C’est un formidable travail de mémoire réalisé par l’Américaine Judith Lukas avec ce livre « Tattooing to Perfection ». En reconstituant l’histoire de ses grands-parents, John T. Clark et sa femme Bertha, qui vécurent au 19e/ 20e siècle, Ms Lukas - avec l’aide du tatoueur Nicholas York- réhabilite un couple oublié de l’histoire du tatouage. L’homme, Professeur Clark, trouve ainsi sa place parmi les tatoueurs pionniers en Afrique du Sud, région du monde restée jusque-là en-dehors des radars de la grande histoire du métier. Sans profession, tout à tour éleveur de poules, soldat, mineur, il deviendra le seul tatoueur de la ville de Johannesburg et l’ami du célèbre tatoueur anglais George Burchett. A l’origine de cette recherche poursuivie sur des décennies, il y à la somme considérable de documents d’époque conservée par la famille. Des photos, des lettres, des cartes de visite professionnelles, des articles de journaux mais aussi des carnets de flashs réalisés par Clark lui-même, ou acquis au cours de sa vie, reproduits dans le livre. Il constitue ainsi une mine d’informations pour les historiens et les chercheurs. Mais il est d’abord une passionnante lecture pour les passionnés. Unique, sans équivalent connu, « Tattooing to Perfection » fait date.
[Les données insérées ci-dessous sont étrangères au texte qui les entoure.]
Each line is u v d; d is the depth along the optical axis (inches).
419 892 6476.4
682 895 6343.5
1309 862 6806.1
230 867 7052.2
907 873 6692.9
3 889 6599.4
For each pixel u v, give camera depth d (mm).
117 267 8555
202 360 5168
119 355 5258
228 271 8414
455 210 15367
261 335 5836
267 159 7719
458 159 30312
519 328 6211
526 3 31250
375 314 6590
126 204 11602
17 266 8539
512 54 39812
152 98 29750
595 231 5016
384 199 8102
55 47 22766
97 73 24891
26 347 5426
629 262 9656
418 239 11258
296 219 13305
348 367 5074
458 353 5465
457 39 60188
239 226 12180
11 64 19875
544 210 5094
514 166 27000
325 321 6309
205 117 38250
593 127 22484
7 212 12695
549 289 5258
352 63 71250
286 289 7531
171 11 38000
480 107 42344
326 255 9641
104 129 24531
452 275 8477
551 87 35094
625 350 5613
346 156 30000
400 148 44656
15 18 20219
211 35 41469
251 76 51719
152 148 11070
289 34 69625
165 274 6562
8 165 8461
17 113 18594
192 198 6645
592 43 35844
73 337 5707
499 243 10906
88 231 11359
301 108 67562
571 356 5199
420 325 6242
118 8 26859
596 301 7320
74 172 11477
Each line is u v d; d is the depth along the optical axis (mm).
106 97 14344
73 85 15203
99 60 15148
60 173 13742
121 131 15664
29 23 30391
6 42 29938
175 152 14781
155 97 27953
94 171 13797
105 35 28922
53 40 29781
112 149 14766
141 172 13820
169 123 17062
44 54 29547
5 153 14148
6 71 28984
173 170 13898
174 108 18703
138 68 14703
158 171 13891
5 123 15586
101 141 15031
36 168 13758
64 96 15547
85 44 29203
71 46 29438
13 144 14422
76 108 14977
Vous dites avoir rencontré Lyle Tuttle au cours de vos recherches pour ce livre il y a 25 ans ! Quelle est l'histoire de ce projet et depuis combien de temps travaillez-vous dessus ?

Je collecte des informations sur mes grands-parents depuis des décennies. Par exemple, j'ai demandé les archives de la guerre hispano-américaine de John Clark il y a environ 20 ans et je recherche des parents sur Ancestry (entreprise spécialisée dans la généalogie) depuis plus longtemps que cela. Au début des années 1990, alors que nous vivions à Los Angeles, j'ai vu un article sur Georges Burchett (célèbre tatoueur anglais du 20e siècle) qui disait que Lyle avait acheté le lot de ses œuvres et je lui ai envoyé un fax (c'était avant le courrier électronique).

Votre grand-père a travaillé plusieurs années avec lui dans son studio de Johannesburg en Afrique du sud.

Oui. Lyle a tout de suite répondu. Un jour où il était en ville pour une convention il est passé chez moi. Il a vu que j'avais une vraie collection. Quelques temps plus tard, il m'a invité chez lui à Ukiah, pour voir ce qu’il avait sur Burchett et m'a laissé dans son garage avec des boîtes. J'ai été ravi de trouver le dessin original réalisé par Burchett pour le tatouage de Paul Kruger (homme d’état sud-africain) qu’il a fait sur la tête de Clark. J'ai proposé d'acheter l'œuvre, mais Lyle a refusé et m'en a donné une photocopie, qui figure dans le livre. Lyle était un vrai gentleman et m'a prévenu que certaines des photos pouvaient représenter des personnes nues, au cas où je serais sensible. Au fil des ans, Lyle m'a transmis des informations pertinentes qu'il a trouvées et nous nous sommes rencontrés occasionnellement lorsque nous étions dans les mêmes endroits. Lyle est venu nous rendre visite quelques semaines avant sa mort, alors que nous vivions à Santa Rosa, en Californie, à mi-chemin entre sa maison d'Ukiah et San Francisco.

Tout commence avec cette malle dans laquelle sont conservées les affaires de votre grand-père après son décès, par sa femme Bertha. Racontez-nous.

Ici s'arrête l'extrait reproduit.